Making a successful transition to the new aftermarket

So, how do you make that transition successfully? McKinsey suggests a framework that aftermarket business owners and decision-makers should follow. The first step is completing a 360-degree diagnostic assessment to get a clear picture of the full potential of your organisation, benchmarking against the following dimensions of the aftermarket:

  • Strategy: This has to be aligned with next-gen vehicles, overarching trends, regulations, and technological disruptions. Analyse and develop a business model by customer segment, based on in-depth customer insights and trends.
  • Top-line excellence: From linking parts to service offers, standardising service products, generating leads and managing the sales funnel, to pricing to steer sales teams effectively and having a customer-centric mindset.
  • Sustainability: This will become a defining theme for the automotive aftermarket. (e.g., green parts, remanufacturing, green logistics, green workshops, and analytics and technologies).
  • Operating model: Fit-for-purpose operating model and organisation with effective governance and performance management methods to steer growth and profitability through end-to-end process efficiency.
  • Digitisation: Level of connectedness and sophistication of digital offer based on a fast, agile and customer-oriented product development process; end-to-end process digitisation.
  • Cost efficiency: Optimised, lean, flexible workflows using a state-of-the-art toolset with defined standard processes and parts designed for value and serviceability with an excellent sourcing process in a world-class production network.

It’s all about evaluating the impact of the coming changes to your future product and service portfolio.
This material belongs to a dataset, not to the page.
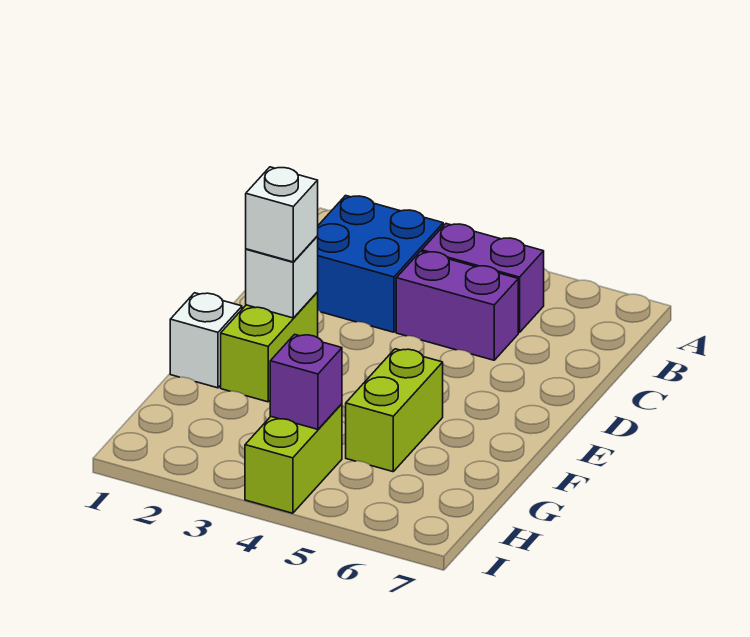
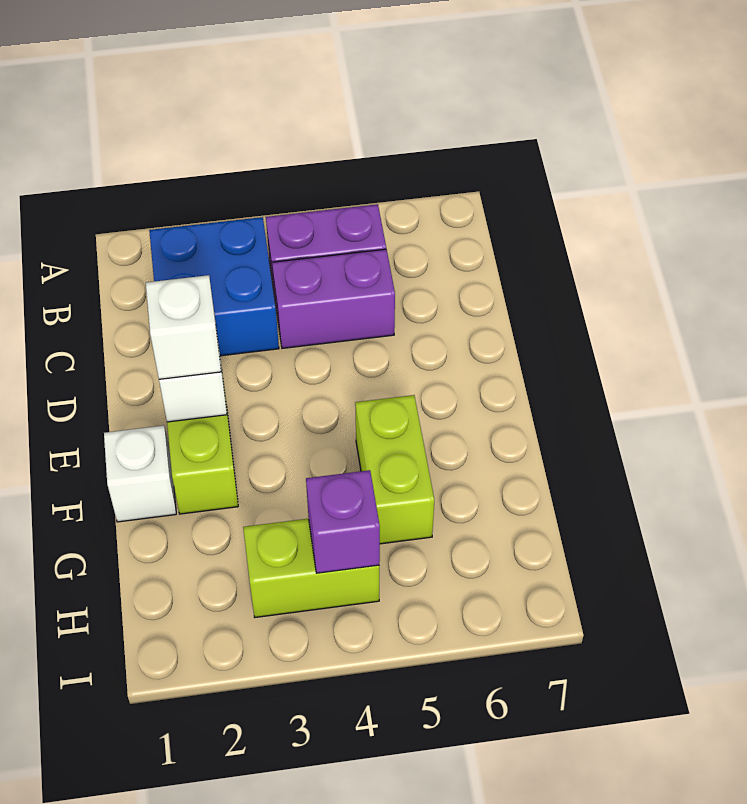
lime 1x2 brick [245,404,342,513] -> lime 1x2 brick turned to [243,519,379,617]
For example, how they will affect your parts revenue pool.

Benchmark yourself against selected industry players and leaders and identify areas where you must improve to keep up and compete.

Getting the implementation right

With priority areas identified, it’s time to work out which initiatives, alternatives and investments are going to be right for your business. For workshops, this might be assessing your capability building. Suppliers might review their product portfolio and funnel innovation. Distributors might accelerate their rollout of big data and improve their technical knowledge.

Finally, with the path identified, McKinsey says it’s time to implement those initiatives so you can start capturing value from your investment.

“To capture value during the implementation, take into account the right governance system, tracking and management tools, incentives, change management, and the right talents and capabilities,” McKinsey says.

“This is a long process, but the initial set-up and change management initiation are key for success. Here it is also necessary to attract the best talent to build up a workforce capable of driving digitisation.”

Change is coming. Adapting to it is going to be no small task. But the rewards for those who embrace it, plan for it, and successfully make the transition will be great.

This article was published 28/01/2022 and the content is current as at the date of publication.